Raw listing
• • • •

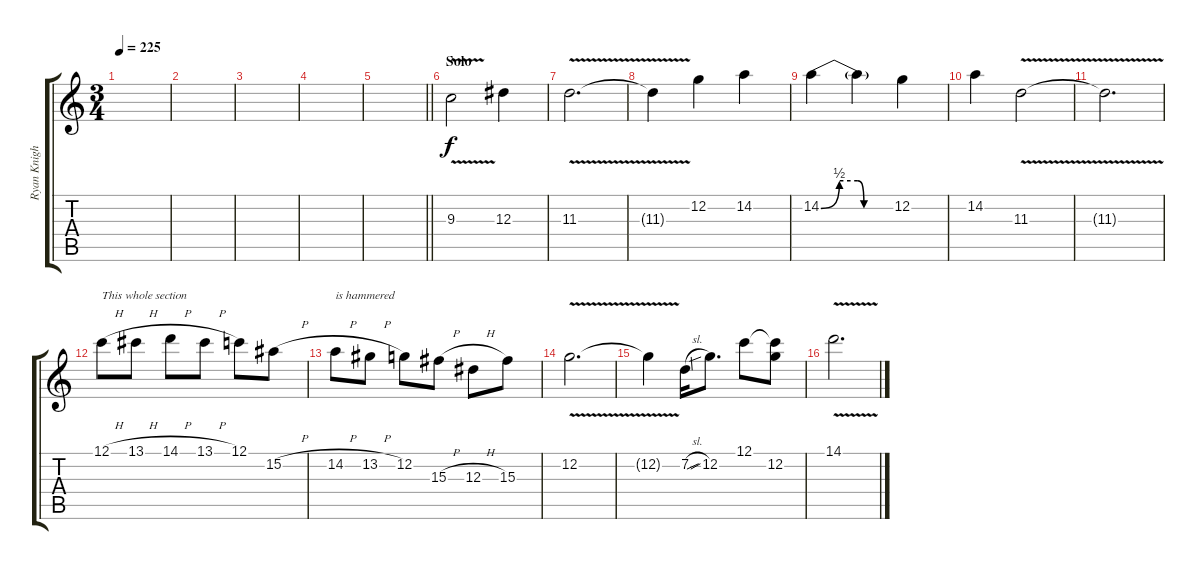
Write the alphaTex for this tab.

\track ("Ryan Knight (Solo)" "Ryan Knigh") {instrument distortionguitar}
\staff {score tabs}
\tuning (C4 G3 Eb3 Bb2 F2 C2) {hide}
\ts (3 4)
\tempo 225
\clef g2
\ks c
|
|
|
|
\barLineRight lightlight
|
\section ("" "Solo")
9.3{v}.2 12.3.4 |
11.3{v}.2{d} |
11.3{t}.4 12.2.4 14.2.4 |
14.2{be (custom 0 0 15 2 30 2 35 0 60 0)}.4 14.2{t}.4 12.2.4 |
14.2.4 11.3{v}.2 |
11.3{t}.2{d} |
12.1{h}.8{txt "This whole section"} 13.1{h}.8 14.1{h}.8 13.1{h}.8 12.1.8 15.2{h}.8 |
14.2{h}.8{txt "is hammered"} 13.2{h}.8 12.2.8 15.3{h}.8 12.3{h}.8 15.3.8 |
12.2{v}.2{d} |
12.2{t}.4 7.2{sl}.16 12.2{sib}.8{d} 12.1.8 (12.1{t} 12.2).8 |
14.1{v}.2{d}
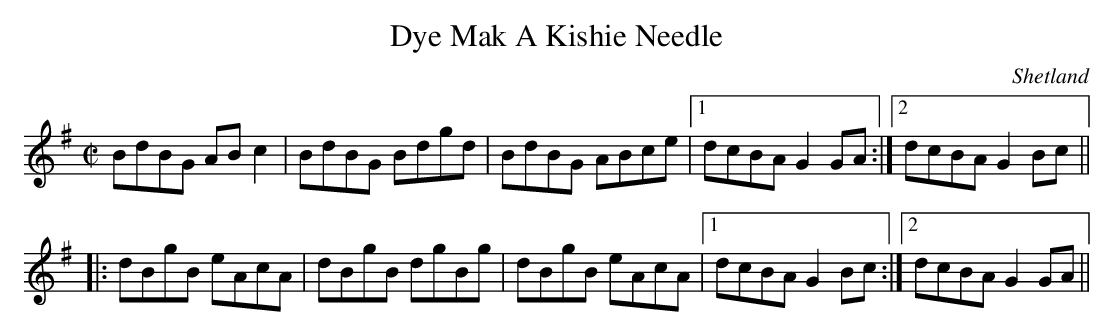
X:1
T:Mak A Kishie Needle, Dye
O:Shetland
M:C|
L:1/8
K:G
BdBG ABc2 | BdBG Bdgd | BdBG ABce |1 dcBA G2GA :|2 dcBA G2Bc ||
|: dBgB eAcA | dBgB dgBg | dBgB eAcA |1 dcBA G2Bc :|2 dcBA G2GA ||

• • • •

### THE PROBLEM
How many lines of the listing contain the string "dcBA", matching case? Reply with the number alone.

### THE COMPLETED TASK
2